WHAT YOU NEED TO DO — An exact reprint of the whole listing is what the answer must contain.

DATASET CONTENT —
>>>

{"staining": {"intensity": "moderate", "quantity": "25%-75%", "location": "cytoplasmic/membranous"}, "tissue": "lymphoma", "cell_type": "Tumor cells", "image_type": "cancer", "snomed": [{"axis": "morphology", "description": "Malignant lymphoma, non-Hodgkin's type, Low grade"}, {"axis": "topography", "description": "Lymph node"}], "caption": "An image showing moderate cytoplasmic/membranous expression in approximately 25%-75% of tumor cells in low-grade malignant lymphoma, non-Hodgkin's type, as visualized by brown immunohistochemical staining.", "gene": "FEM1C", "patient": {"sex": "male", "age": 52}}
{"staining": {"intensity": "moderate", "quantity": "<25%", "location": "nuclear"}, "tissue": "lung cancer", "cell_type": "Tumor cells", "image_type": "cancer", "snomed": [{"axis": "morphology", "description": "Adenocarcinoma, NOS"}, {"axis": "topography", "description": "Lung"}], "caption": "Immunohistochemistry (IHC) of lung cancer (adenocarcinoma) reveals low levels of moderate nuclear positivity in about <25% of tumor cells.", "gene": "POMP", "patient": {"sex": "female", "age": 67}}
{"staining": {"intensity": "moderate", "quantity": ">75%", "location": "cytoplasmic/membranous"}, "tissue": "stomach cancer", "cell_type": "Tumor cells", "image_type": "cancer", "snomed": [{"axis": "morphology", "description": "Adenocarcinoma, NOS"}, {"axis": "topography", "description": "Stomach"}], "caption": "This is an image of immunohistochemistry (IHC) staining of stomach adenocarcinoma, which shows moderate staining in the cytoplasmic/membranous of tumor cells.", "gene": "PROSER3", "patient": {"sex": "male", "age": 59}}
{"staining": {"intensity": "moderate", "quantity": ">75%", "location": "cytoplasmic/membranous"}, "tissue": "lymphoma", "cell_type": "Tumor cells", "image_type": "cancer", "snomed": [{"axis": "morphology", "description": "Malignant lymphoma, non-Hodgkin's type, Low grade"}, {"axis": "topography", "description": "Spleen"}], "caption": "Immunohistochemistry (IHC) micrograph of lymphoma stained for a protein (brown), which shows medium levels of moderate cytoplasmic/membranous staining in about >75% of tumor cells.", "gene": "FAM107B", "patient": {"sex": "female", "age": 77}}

<<<

TASK OUTPUT —
{"staining": {"intensity": "moderate", "quantity": "25%-75%", "location": "cytoplasmic/membranous"}, "tissue": "lymphoma", "cell_type": "Tumor cells", "image_type": "cancer", "snomed": [{"axis": "morphology", "description": "Malignant lymphoma, non-Hodgkin's type, Low grade"}, {"axis": "topography", "description": "Lymph node"}], "caption": "An image showing moderate cytoplasmic/membranous expression in approximately 25%-75% of tumor cells in low-grade malignant lymphoma, non-Hodgkin's type, as visualized by brown immunohistochemical staining.", "gene": "FEM1C", "patient": {"sex": "male", "age": 52}}
{"staining": {"intensity": "moderate", "quantity": "<25%", "location": "nuclear"}, "tissue": "lung cancer", "cell_type": "Tumor cells", "image_type": "cancer", "snomed": [{"axis": "morphology", "description": "Adenocarcinoma, NOS"}, {"axis": "topography", "description": "Lung"}], "caption": "Immunohistochemistry (IHC) of lung cancer (adenocarcinoma) reveals low levels of moderate nuclear positivity in about <25% of tumor cells.", "gene": "POMP", "patient": {"sex": "female", "age": 67}}
{"staining": {"intensity": "moderate", "quantity": ">75%", "location": "cytoplasmic/membranous"}, "tissue": "stomach cancer", "cell_type": "Tumor cells", "image_type": "cancer", "snomed": [{"axis": "morphology", "description": "Adenocarcinoma, NOS"}, {"axis": "topography", "description": "Stomach"}], "caption": "This is an image of immunohistochemistry (IHC) staining of stomach adenocarcinoma, which shows moderate staining in the cytoplasmic/membranous of tumor cells.", "gene": "PROSER3", "patient": {"sex": "male", "age": 59}}
{"staining": {"intensity": "moderate", "quantity": ">75%", "location": "cytoplasmic/membranous"}, "tissue": "lymphoma", "cell_type": "Tumor cells", "image_type": "cancer", "snomed": [{"axis": "morphology", "description": "Malignant lymphoma, non-Hodgkin's type, Low grade"}, {"axis": "topography", "description": "Spleen"}], "caption": "Immunohistochemistry (IHC) micrograph of lymphoma stained for a protein (brown), which shows medium levels of moderate cytoplasmic/membranous staining in about >75% of tumor cells.", "gene": "FAM107B", "patient": {"sex": "female", "age": 77}}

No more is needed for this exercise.